→ What to work on: From the records below, output exactly the lines running from the line containing "Grants | 23,505.00 |" through the line containing "Control | 563.26 |", and no others.

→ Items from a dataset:
================================
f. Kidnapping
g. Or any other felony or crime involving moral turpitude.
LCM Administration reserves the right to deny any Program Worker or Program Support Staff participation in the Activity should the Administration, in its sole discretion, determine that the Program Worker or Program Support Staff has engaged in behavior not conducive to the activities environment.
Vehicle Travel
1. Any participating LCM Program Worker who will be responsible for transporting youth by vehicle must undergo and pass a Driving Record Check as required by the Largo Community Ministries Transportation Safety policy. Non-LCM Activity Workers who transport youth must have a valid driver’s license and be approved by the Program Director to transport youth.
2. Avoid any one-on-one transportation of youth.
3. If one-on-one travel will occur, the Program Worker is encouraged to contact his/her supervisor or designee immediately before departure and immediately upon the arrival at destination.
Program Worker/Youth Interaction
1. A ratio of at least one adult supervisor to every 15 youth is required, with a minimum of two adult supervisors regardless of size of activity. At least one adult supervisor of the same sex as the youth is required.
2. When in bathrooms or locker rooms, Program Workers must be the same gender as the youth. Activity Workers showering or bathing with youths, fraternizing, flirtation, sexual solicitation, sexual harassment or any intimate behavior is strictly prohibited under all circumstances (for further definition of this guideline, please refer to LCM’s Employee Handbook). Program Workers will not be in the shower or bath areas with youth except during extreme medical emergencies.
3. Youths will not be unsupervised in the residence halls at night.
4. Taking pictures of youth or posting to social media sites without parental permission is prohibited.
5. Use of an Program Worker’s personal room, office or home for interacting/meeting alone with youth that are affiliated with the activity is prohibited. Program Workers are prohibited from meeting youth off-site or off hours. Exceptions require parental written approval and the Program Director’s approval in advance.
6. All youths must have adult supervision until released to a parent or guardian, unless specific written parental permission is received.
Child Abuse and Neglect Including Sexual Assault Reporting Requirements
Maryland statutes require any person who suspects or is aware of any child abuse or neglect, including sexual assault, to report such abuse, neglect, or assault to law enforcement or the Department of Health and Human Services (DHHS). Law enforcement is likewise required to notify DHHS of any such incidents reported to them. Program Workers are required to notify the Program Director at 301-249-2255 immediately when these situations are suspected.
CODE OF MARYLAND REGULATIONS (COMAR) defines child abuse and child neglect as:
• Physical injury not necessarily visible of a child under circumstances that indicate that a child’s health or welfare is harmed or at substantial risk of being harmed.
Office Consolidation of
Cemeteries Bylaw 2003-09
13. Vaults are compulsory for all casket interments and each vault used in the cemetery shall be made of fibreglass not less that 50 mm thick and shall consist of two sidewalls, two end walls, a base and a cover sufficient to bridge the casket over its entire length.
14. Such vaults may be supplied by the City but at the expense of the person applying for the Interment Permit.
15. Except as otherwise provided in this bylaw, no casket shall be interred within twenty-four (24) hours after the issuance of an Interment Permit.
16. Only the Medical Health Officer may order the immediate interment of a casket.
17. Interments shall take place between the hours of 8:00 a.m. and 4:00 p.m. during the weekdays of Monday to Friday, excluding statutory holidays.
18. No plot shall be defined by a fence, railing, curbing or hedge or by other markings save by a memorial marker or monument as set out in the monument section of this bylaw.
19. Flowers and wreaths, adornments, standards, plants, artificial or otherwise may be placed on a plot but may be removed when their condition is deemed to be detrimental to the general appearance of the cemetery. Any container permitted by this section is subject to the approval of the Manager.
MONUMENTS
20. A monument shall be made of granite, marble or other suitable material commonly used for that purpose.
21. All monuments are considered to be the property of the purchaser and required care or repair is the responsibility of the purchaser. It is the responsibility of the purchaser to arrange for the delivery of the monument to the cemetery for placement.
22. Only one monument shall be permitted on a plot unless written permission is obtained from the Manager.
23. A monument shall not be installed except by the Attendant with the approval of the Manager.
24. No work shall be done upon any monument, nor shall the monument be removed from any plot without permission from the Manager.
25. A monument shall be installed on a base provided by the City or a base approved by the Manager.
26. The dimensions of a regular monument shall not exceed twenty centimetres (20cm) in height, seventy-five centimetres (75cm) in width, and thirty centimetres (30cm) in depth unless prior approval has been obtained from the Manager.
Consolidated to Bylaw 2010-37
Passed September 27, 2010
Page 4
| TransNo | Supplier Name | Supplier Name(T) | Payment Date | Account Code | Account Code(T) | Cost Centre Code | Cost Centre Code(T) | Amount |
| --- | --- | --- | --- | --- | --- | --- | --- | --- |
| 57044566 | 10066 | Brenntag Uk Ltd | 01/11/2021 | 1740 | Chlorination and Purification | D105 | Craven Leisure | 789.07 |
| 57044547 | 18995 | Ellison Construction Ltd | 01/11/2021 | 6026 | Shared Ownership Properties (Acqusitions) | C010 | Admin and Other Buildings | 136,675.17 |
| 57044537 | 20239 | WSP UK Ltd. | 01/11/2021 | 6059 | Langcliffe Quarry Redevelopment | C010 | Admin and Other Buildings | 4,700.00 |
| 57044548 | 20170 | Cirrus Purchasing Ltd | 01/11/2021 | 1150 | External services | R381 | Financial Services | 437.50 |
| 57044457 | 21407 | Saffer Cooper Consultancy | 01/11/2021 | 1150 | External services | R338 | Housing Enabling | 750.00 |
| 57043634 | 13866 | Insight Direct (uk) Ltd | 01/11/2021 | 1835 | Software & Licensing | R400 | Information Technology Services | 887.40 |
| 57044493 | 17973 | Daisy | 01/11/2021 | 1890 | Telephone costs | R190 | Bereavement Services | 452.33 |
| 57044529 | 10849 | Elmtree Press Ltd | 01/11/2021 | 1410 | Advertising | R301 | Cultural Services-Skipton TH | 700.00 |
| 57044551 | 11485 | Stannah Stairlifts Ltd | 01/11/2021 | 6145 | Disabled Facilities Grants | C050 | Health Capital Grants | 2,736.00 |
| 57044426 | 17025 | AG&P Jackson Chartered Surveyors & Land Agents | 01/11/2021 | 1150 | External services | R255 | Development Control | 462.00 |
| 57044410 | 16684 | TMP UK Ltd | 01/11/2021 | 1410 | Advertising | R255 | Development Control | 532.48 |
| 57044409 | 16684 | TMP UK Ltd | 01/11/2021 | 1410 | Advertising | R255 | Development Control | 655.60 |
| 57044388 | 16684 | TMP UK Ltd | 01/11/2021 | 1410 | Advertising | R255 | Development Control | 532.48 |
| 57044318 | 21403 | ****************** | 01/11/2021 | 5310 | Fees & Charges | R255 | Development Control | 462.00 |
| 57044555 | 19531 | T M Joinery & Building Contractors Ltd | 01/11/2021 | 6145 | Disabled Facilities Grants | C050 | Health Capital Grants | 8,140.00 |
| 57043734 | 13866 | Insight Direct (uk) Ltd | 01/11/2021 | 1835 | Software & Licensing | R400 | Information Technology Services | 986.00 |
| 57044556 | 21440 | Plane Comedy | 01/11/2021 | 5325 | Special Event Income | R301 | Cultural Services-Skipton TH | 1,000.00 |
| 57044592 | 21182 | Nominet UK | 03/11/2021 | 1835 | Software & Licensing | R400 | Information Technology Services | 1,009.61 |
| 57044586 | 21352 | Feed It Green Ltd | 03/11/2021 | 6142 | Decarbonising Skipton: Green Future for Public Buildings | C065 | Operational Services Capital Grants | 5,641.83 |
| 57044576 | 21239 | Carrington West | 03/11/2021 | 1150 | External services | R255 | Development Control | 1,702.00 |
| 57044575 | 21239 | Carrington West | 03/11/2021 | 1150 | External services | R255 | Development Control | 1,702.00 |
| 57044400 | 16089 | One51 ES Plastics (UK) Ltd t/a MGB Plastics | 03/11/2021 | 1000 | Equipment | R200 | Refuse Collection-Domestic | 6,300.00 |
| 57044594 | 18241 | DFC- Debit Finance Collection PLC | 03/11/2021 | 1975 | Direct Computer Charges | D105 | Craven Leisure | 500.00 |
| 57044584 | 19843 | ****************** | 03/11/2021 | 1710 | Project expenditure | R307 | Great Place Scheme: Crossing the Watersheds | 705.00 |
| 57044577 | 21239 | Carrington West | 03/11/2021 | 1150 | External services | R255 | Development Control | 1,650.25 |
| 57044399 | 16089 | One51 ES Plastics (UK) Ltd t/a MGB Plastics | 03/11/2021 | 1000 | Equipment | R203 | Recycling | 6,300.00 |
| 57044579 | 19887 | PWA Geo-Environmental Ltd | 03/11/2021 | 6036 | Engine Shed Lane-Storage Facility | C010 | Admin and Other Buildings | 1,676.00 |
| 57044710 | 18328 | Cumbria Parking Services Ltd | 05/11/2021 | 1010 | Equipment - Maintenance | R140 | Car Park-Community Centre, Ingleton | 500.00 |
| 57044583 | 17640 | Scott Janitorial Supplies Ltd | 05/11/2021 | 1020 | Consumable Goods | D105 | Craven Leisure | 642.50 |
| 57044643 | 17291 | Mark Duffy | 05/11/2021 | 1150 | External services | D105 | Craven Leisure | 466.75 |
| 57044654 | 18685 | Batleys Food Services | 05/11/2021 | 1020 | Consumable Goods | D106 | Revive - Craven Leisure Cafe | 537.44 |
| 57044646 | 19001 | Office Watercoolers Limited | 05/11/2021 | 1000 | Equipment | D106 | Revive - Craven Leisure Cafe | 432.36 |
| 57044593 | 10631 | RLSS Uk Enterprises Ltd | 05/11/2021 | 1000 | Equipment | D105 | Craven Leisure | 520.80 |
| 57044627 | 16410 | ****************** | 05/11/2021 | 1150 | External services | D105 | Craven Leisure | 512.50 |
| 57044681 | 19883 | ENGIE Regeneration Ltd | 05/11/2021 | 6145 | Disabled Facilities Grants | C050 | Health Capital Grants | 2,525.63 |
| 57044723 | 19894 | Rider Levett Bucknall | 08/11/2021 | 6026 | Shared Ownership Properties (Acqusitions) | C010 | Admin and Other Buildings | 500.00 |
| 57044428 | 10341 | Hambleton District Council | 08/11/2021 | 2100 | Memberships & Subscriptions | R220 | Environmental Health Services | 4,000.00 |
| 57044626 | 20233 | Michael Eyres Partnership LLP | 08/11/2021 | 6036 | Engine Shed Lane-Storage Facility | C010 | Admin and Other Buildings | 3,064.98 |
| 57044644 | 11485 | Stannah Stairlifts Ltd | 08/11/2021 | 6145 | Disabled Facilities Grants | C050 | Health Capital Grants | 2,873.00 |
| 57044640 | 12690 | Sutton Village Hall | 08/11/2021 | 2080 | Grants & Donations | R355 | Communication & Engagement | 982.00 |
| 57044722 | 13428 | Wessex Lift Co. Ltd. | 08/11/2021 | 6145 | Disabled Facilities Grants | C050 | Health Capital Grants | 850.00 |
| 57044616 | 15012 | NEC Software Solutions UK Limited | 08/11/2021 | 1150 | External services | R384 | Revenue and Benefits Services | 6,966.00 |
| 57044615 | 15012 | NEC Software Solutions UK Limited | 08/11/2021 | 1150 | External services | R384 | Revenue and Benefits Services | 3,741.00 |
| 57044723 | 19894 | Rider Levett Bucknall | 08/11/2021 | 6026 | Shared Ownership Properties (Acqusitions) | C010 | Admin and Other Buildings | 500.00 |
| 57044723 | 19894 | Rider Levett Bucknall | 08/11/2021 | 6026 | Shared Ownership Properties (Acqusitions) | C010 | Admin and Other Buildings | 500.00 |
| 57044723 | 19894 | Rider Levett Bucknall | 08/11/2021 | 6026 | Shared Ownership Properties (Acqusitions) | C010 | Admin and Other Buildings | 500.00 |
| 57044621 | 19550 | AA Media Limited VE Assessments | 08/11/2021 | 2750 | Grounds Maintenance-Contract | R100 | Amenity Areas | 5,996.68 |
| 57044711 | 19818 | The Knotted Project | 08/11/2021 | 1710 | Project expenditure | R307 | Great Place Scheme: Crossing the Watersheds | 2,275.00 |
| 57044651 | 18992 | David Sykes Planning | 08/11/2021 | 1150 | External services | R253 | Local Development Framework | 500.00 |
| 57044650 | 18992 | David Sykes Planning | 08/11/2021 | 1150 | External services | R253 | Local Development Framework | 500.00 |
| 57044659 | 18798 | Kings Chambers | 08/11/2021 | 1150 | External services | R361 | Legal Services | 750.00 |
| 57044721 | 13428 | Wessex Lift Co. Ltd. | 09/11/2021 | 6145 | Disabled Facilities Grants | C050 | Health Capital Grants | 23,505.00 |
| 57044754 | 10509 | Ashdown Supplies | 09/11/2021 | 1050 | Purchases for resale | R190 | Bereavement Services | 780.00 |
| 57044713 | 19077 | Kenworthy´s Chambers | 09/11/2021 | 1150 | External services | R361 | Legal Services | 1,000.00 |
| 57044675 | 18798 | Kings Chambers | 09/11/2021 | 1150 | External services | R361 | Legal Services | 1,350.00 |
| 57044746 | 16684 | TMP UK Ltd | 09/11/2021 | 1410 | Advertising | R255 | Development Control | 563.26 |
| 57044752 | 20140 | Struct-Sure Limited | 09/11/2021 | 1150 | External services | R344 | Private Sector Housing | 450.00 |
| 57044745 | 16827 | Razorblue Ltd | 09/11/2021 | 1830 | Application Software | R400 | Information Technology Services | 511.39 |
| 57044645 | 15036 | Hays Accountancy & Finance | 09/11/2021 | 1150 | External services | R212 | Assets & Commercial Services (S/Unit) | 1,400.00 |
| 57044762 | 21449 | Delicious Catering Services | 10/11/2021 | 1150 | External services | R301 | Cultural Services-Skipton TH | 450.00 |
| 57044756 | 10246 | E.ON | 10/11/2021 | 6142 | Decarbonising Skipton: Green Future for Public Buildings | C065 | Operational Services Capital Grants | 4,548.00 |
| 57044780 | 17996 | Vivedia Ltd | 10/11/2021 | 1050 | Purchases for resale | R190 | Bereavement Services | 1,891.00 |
================================
→ Expected output:
| 57044721 | 13428 | Wessex Lift Co. Ltd. | 09/11/2021 | 6145 | Disabled Facilities Grants | C050 | Health Capital Grants | 23,505.00 |
| 57044754 | 10509 | Ashdown Supplies | 09/11/2021 | 1050 | Purchases for resale | R190 | Bereavement Services | 780.00 |
| 57044713 | 19077 | Kenworthy´s Chambers | 09/11/2021 | 1150 | External services | R361 | Legal Services | 1,000.00 |
| 57044675 | 18798 | Kings Chambers | 09/11/2021 | 1150 | External services | R361 | Legal Services | 1,350.00 |
| 57044746 | 16684 | TMP UK Ltd | 09/11/2021 | 1410 | Advertising | R255 | Development Control | 563.26 |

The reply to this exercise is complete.